Emergono anche, dall’altro lato, profili di razionalità rispetto al complessivo sistema del diritto penale dell’economia. Infatti, le nuove norme nascono nell’ambito di una legge volta al contrasto della corruzione e della criminalità organizzata e quindi dell’economia sommersa e illecita: ora, la formazione di provviste cosidette riservate (vulgo: nere), prodromiche alla corruzione, avviene solitamente con meccanismi che hanno a che vedere non tanto con le valutazioni delle poste di bilancio, quanto piuttosto con l’esposizione di fatti materiali non rispondenti al vero, quali – ad esempio – l’emissione/utilizzazione di fatture per operazioni inesistenti. Punendo il falso valutativo si rischia di colpire penalmente le società che svolgono una regolare e fisiologica attività economica, più che la patologia del sistema economico.
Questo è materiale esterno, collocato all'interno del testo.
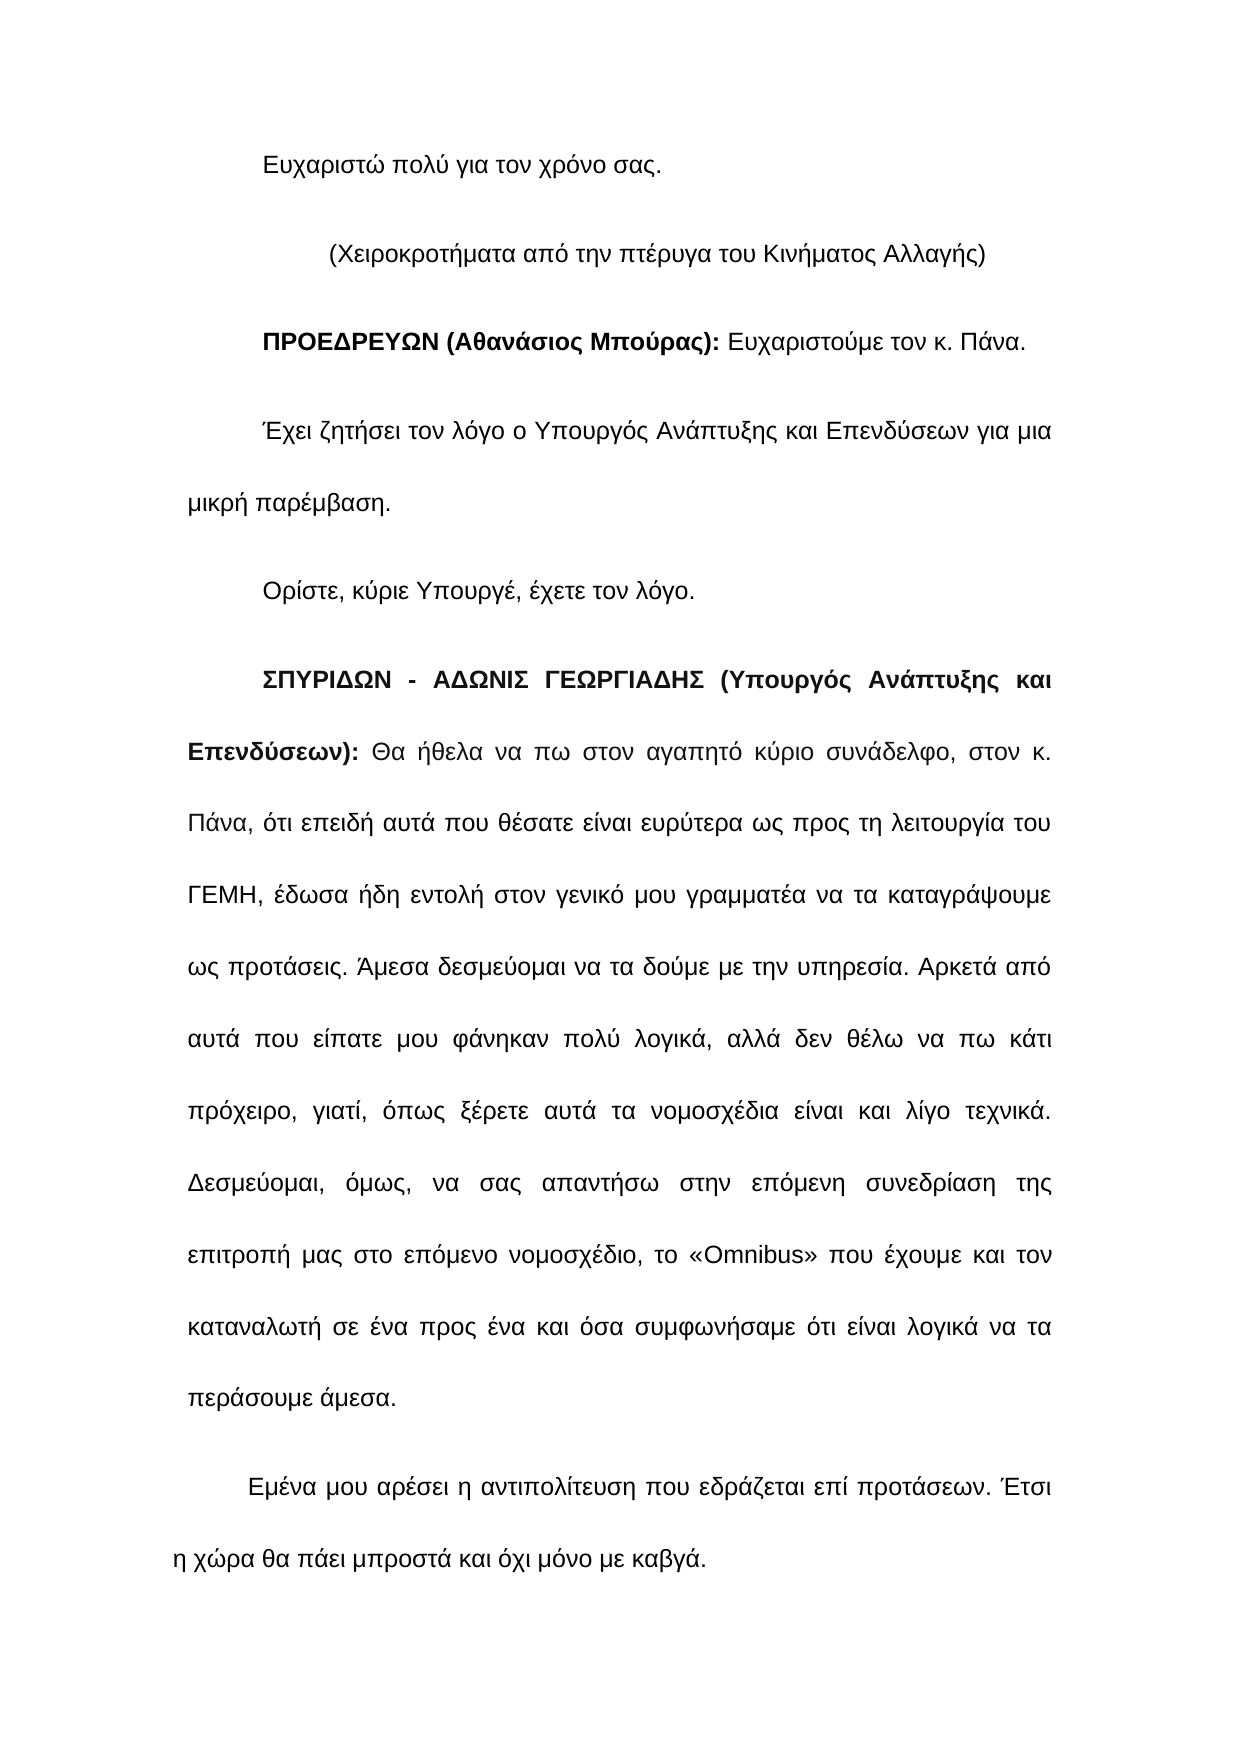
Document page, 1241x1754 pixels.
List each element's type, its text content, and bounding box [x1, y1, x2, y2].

text Ορίστε, κύριε Υπουργέ, έχετε τον λόγο. [187, 576, 1053, 605]
text Ευχαριστώ πολύ για τον χρόνο σας. [187, 150, 1053, 179]
text ΠΡΟΕΔΡΕΥΩΝ (Αθανάσιος Μπούρας): Ευχαριστούμε τον κ. Πάνα. [187, 327, 1053, 356]
text (Χειροκροτήματα από την πτέρυγα του Κινήματος Αλλαγής) [187, 238, 1053, 267]
text ΣΠΥΡΙΔΩΝ - ΑΔΩΝΙΣ ΓΕΩΡΓΙΑΔΗΣ (Υπουργός Ανάπτυξης και Επενδύσεων): Θα ήθελα να πω στον αγαπητό κύριο συνάδελφο, στον κ. Πάνα, ότι επειδή αυτά που θέσατε είναι ευρύτερα ως προς τη λειτουργία του ΓΕΜΗ, έδωσα ήδη εντολή στον γενικό μου γραμματέα να τα καταγράψουμε ως προτάσεις. Άμεσα δεσμεύομαι να τα δούμε με την υπηρεσία. Αρκετά από αυτά που είπατε μου φάνηκαν πολύ λογικά, αλλά δεν θέλω να πω κάτι πρόχειρο, γιατί, όπως ξέρετε αυτά τα νομοσχέδια είναι και λίγο τεχνικά. Δεσμεύομαι, όμως, να σας απαντήσω στην επόμενη συνεδρίαση της επιτροπή μας στο επόμενο νομοσχέδιο, το «Omnibus» που έχουμε και τον καταναλωτή σε ένα προς ένα και όσα συμφωνήσαμε ότι είναι λογικά να τα περάσουμε άμεσα. [187, 664, 1053, 1412]
text Έχει ζητήσει τον λόγο ο Υπουργός Ανάπτυξης και Επενδύσεων για μια μικρή παρέμβαση. [187, 416, 1053, 516]
text Εμένα μου αρέσει η αντιπολίτευση που εδράζεται επί προτάσεων. Έτσι η χώρα θα πάει μπροστά και όχι μόνο με καβγά. [173, 1472, 1053, 1572]
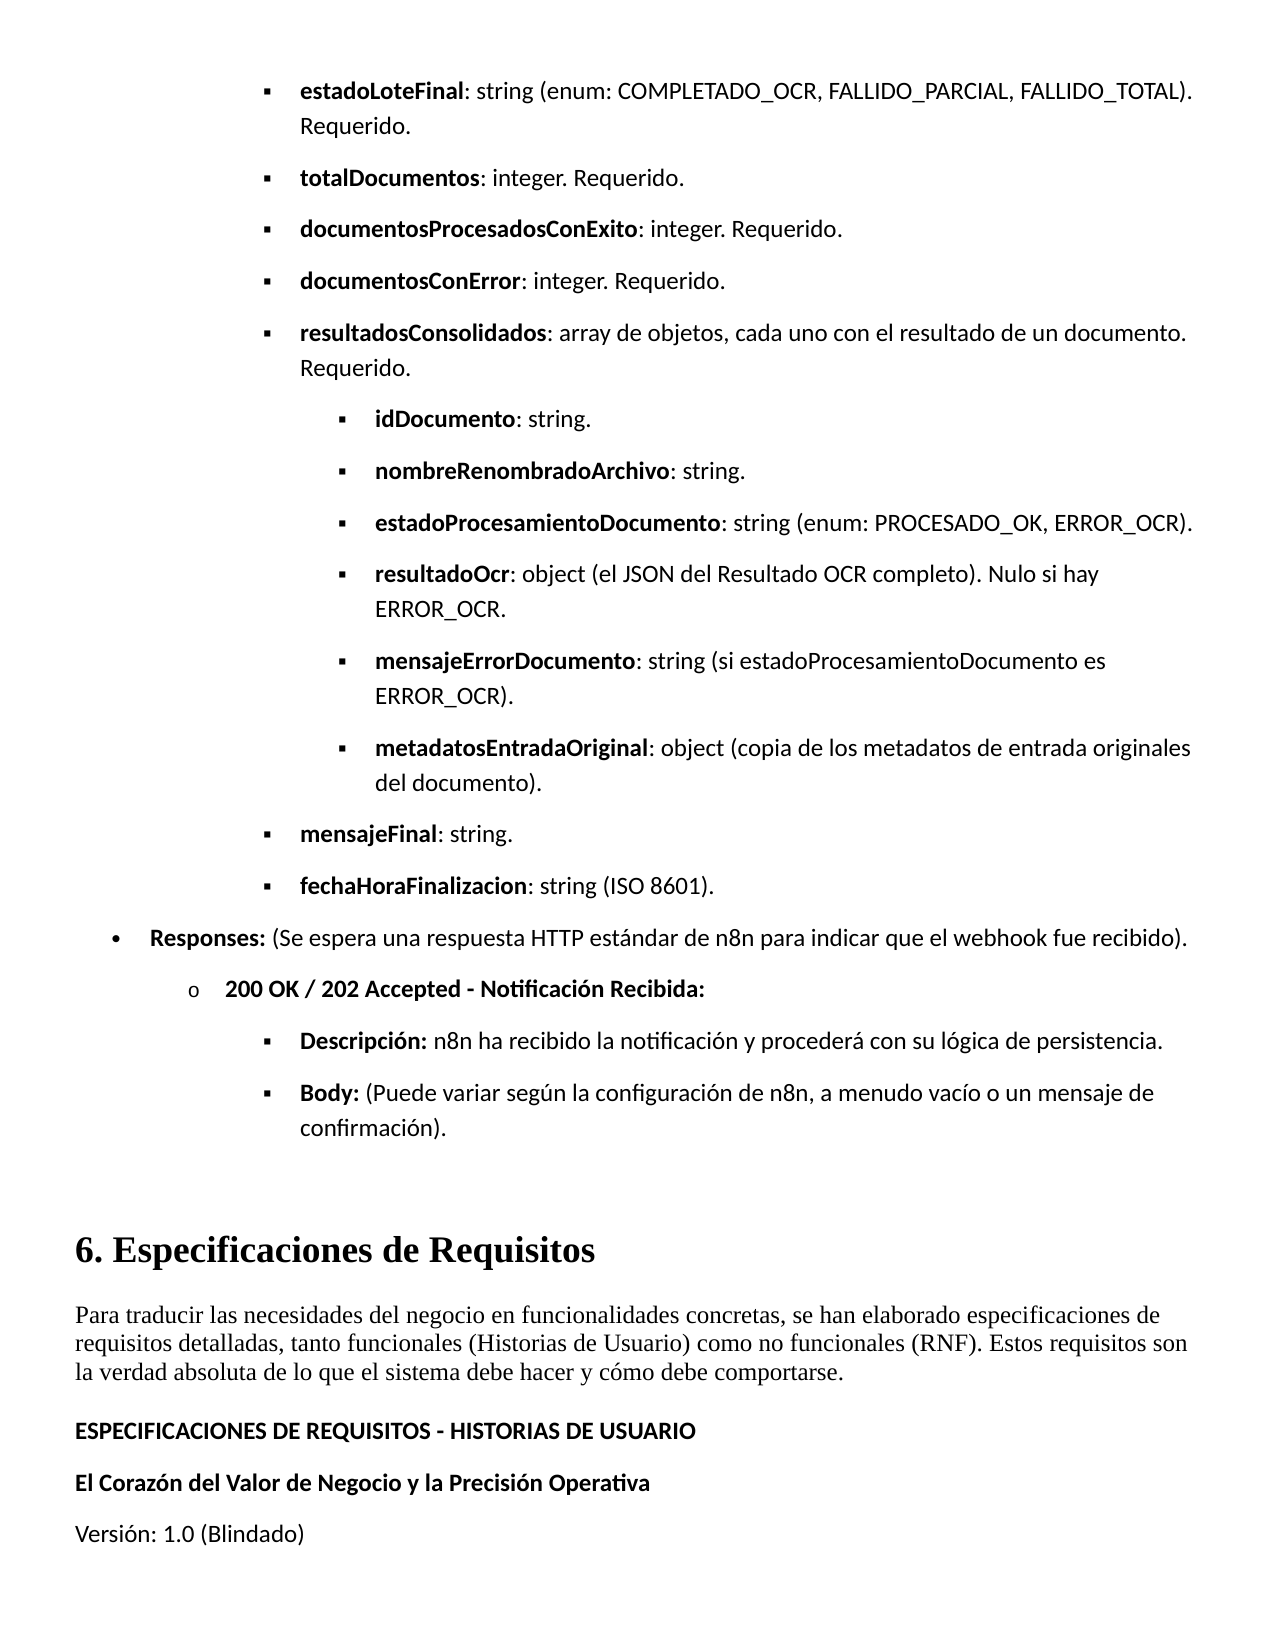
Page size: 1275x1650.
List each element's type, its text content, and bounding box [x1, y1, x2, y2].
In questo quadro, non è affatto incoerente il testo dell’articolo 2638 Codice civile che punisce l’«Ostacolo alle funzioni delle Autorità di vigilanza». È vero che tale norma menziona i fatti materiali «ancorché oggetto di valutazioni», ma si tratta di una disposizione che ha struttura e dimensioni di tutela molto diversi. Protegge le funzioni delle Autorità di vigilanza, le quali esigono dai vigilati innanzi tutto lealtà e rispetto delle regole amministrative dettate dalle stesse Autorità e poi richiedono un ben più ampio ventaglio di informazioni rispetto alle esigenze proprie dei destinatari del bilancio. Tant’è vero che i possibili autori del reato sono, in genere, coloro che sono tenuti ad obblighi nei confronti delle Autorità (fra cui le persone fisiche); inoltre, la falsità può essere contenuta in un ampio novero di comunicazioni, previste o imposte non solo dalla legge ma anche dalla normativa regolamentare di vigilanza adottata “in base” alla legge.
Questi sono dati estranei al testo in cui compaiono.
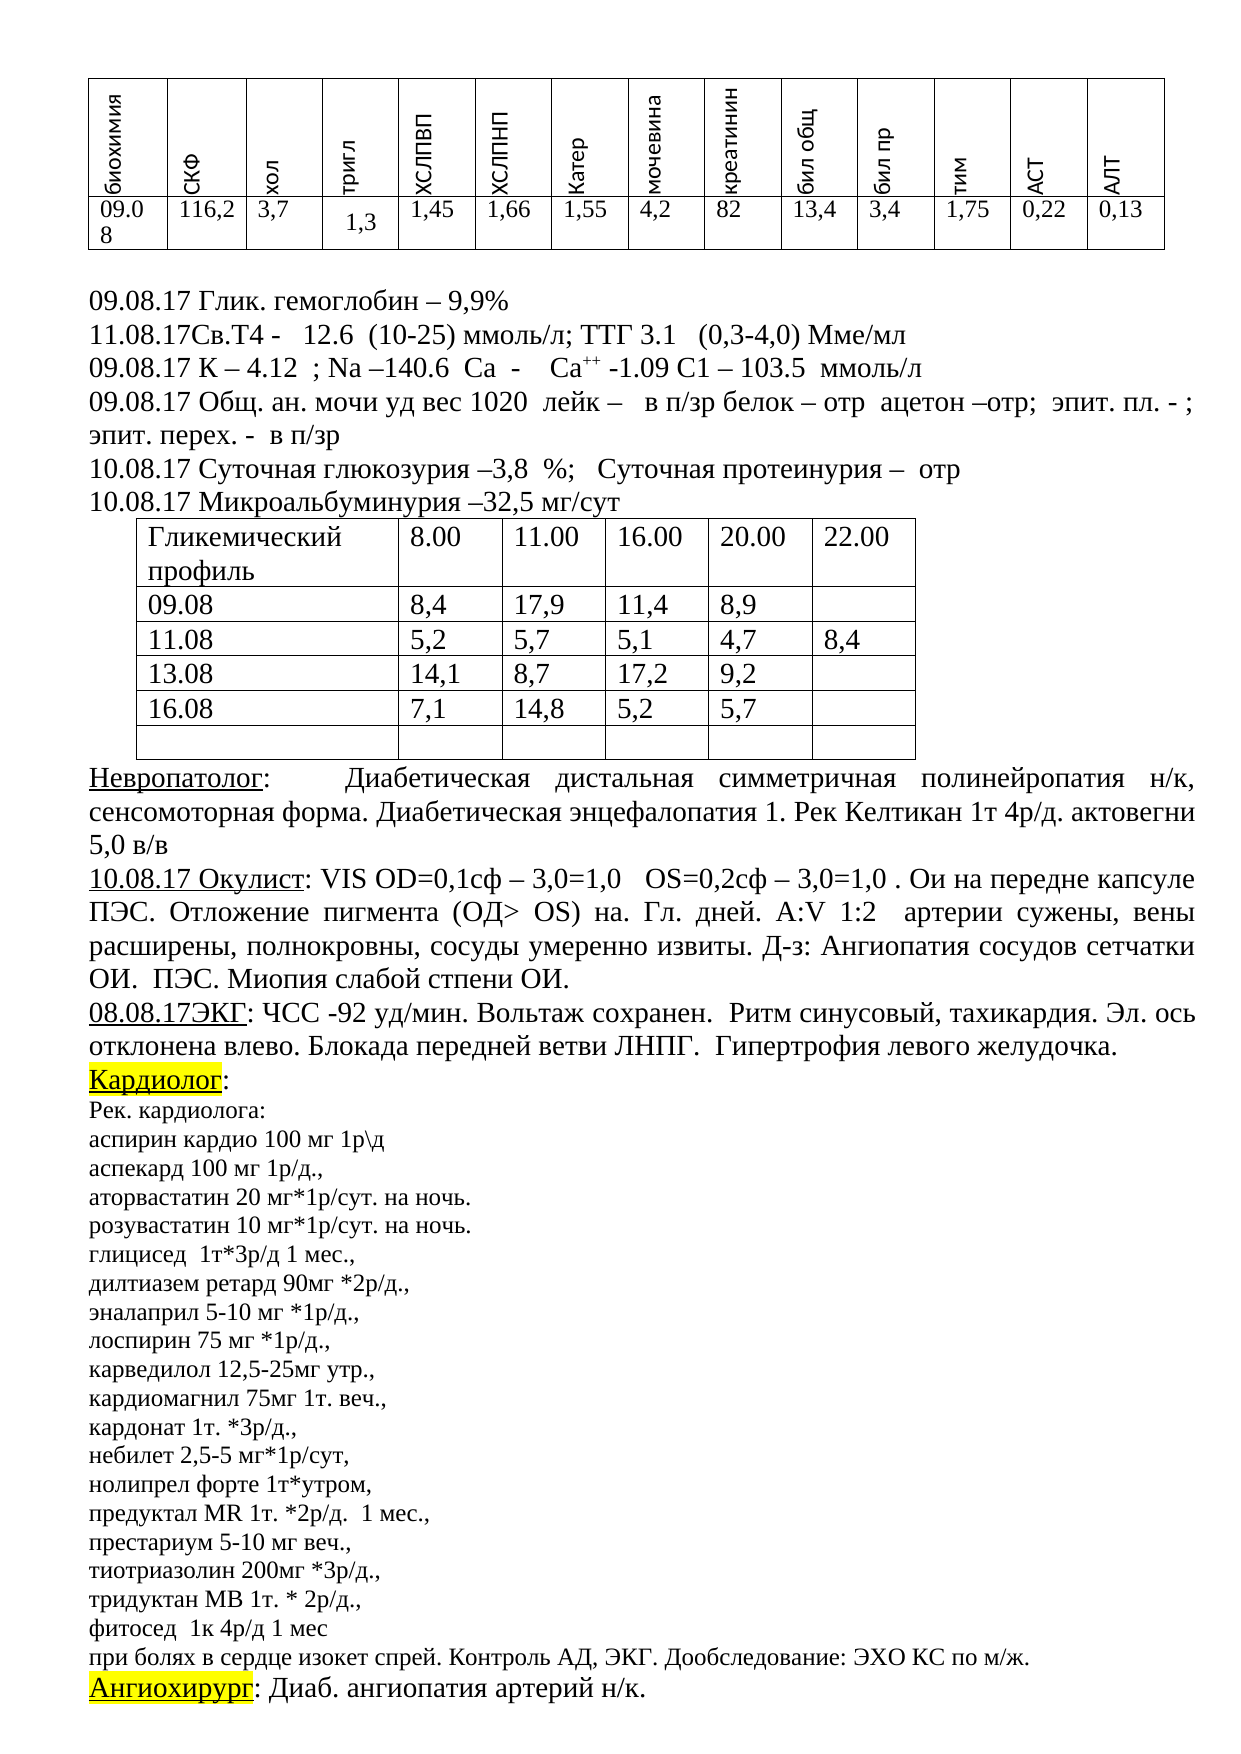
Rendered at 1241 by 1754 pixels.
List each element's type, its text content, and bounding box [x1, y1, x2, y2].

text фитосед 1к 4р/д 1 мес [89, 1613, 1196, 1642]
text аспекард 100 мг 1р/д., [89, 1153, 1196, 1182]
text 08.08.17ЭКГ: ЧСС -92 уд/мин. Вольтаж Ритм синусовый, тахикардия. Эл. ось отклонена влево. Блокада передней ветви ЛНПГ. Гипертрофия левого желудочка. [89, 995, 1196, 1062]
text карведилол 12,5-25мг утр., [89, 1354, 1196, 1383]
text 11.08.17Св.Т4 - 12.6 (10-25) ммоль/л; ТТГ 3.1 (0,3-4,0) Мме/мл [89, 317, 1196, 350]
table_header ХСЛПВП [399, 79, 475, 196]
text кардиомагнил 75мг 1т. веч., [89, 1383, 1196, 1412]
text 09.08.17 Глик. гемоглобин – 9,9% [89, 283, 1196, 317]
table_header СКФ [168, 79, 246, 196]
text кардонат 1т. *3р/д., [89, 1412, 1196, 1441]
table_cell 11.08 [137, 622, 398, 655]
table_cell 5,1 [606, 622, 708, 655]
table_cell 3,4 [858, 197, 934, 249]
table_cell 4,2 [629, 197, 704, 249]
table_header ХСЛПНП [476, 79, 551, 196]
table_cell 14,8 [503, 691, 605, 724]
text предуктал МR 1т. *2р/д. 1 мес., [89, 1498, 1196, 1527]
table_cell 9,2 [709, 656, 812, 690]
table_header креатинин [705, 79, 781, 196]
table_header АСТ [1011, 79, 1087, 196]
table_cell 1,45 [399, 197, 475, 249]
table_header 11.00 [503, 519, 605, 586]
table_cell 3,7 [247, 197, 322, 249]
text нолипрел форте 1т*утром, [89, 1469, 1196, 1498]
table_cell 8,4 [813, 622, 915, 655]
text небилет 2,5-5 мг*1р/сут, [89, 1441, 1196, 1469]
table_header мочевина [629, 79, 704, 196]
table_cell 17,2 [606, 656, 708, 690]
table_cell 14,1 [399, 656, 502, 690]
table_cell 09.08 [89, 197, 167, 249]
table_header 16.00 [606, 519, 708, 586]
table_cell [813, 691, 915, 724]
subtitle 10.08.17 Микроальбуминурия –32,5 мг/сут [89, 484, 1196, 518]
table_cell 0,13 [1088, 197, 1164, 249]
table_cell 1,66 [476, 197, 551, 249]
table_cell 5,2 [399, 622, 502, 655]
table_cell 1,75 [935, 197, 1010, 249]
table_cell 11,4 [606, 587, 708, 621]
table_cell 5,2 [606, 691, 708, 724]
text глицисед 1т*3р/д 1 мес., [89, 1239, 1196, 1268]
text Рек. кардиолога: [89, 1096, 1196, 1124]
table_header тим [935, 79, 1010, 196]
table_cell 8,7 [503, 656, 605, 690]
table_cell [137, 726, 398, 759]
table_cell 82 [705, 197, 781, 249]
table_header 20.00 [709, 519, 812, 586]
text Невропатолог: Диабетическая дистальная симметричная полинейропатия н/к, сенсомоторная форма. Диабетическая энцефалопатия 1. Рек Келтикан 1т 4р/д. актовегни 5,0 в/в [89, 760, 1196, 861]
table_header 22.00 [813, 519, 915, 586]
table_cell [813, 587, 915, 621]
table_header бил пр [858, 79, 934, 196]
table_cell [606, 726, 708, 759]
text престариум 5-10 мг веч., [89, 1527, 1196, 1556]
table_header АЛТ [1088, 79, 1164, 196]
text тиотриазолин 200мг *3р/д., [89, 1556, 1196, 1584]
text лоспирин 75 мг *1р/д., [89, 1326, 1196, 1354]
table_cell 0,22 [1011, 197, 1087, 249]
table_cell 1,55 [552, 197, 628, 249]
table_cell 5,7 [503, 622, 605, 655]
table_cell 5,7 [709, 691, 812, 724]
table_cell 1,3 [323, 197, 398, 249]
table_cell [399, 726, 502, 759]
text розувастатин 10 мг*1р/сут. на ночь. [89, 1211, 1196, 1239]
table_cell [709, 726, 812, 759]
table_cell 09.08 [137, 587, 398, 621]
text эналаприл 5-10 мг *1р/д., [89, 1297, 1196, 1326]
table_header 8.00 [399, 519, 502, 586]
table_cell [813, 656, 915, 690]
table_header бил общ [782, 79, 857, 196]
text тридуктан МВ 1т. * 2р/д., [89, 1584, 1196, 1613]
table_cell 7,1 [399, 691, 502, 724]
text дилтиазем ретард 90мг *2р/д., [89, 1268, 1196, 1297]
table_header тригл [323, 79, 398, 196]
table_cell 8,4 [399, 587, 502, 621]
text Ангиохирург: Диаб. ангиопатия артерий н/к. [253, 1671, 1196, 1704]
table_header Гликемический профиль [137, 519, 398, 586]
subtitle 09.08.17 Общ. ан. мочи уд вес 1020 лейк – в п/зр белок – отр ацетон –отр; эпит. пл. - ; эпит. перех. - в п/зр [89, 384, 1196, 451]
table_header Катер [552, 79, 628, 196]
table_cell 13.08 [137, 656, 398, 690]
text аспирин кардио 100 мг 1р\д [89, 1124, 1196, 1153]
table_cell 4,7 [709, 622, 812, 655]
table_cell 8,9 [709, 587, 812, 621]
table_cell 17,9 [503, 587, 605, 621]
table_header биохимия [89, 79, 167, 196]
table_cell 16.08 [137, 691, 398, 724]
text 09.08.17 К – 4.12 ; Nа –140.6 Са - Са++ -1.09 С1 – 103.5 ммоль/л [89, 350, 1196, 384]
text Кардиолог: [222, 1062, 1196, 1096]
text 10.08.17 Окулист: VIS OD=0,1сф – 3,0=1,0 OS=0,2сф – 3,0=1,0 . Ои на передне капсуле ПЭС. Отложение пигмента (ОД> OS) на. Гл. дней. А:V 1:2 артерии сужены, вены расширены, полнокровны, сосуды умеренно извиты. Д-з: Ангиопатия сосудов сетчатки ОИ. ПЭС. Миопия слабой стпени ОИ. [89, 861, 1196, 995]
table_header хол [247, 79, 322, 196]
table_cell 116,2 [168, 197, 246, 249]
table_cell [503, 726, 605, 759]
text аторвастатин 20 мг*1р/сут. на ночь. [89, 1182, 1196, 1211]
table_cell [813, 726, 915, 759]
table_cell 13,4 [782, 197, 857, 249]
text при болях в сердце изокет спрей. Контроль АД, ЭКГ. Дообследование: ЭХО КС по м/ж. [89, 1642, 1196, 1671]
text 10.08.17 Суточная глюкозурия –3,8 %; Суточная протеинурия – отр [89, 451, 1196, 484]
Infine, l’esclusione delle valutazioni dall’ambito della punibilità, con il correlato recupero di certezza penale, si presenta coerente – a livello di sistema – con altri rami del diritto penale dell’economia. Si pensi alle recenti riforme che hanno statuito la non punibilità della fumosa figura dell’abuso del diritto (decreto legislativo 128/2015) e l’abbandono, a proposito degli elementi passivi indicati nelle dichiarazioni fiscali, dell’incerto aggettivo fittizi (comprensivo anche dei costi sì esistenti storicamente, ma fiscalmente non deducibili), sostituendolo con la ben più precisa nozione di inesistenti (quindi non sussistenti nella realtà storica) di cui al decreto legislativo 158/2015. Segno della volontà, certamente consapevole, del legislatore di depurare le fattispecie del diritto penale dell’economia da elementi normativi e valutativi, ancorandole invece a dati solidi e materiali, dotati di un sicuro sostrato naturalistico e oggettivamente verificabili dal Giudice.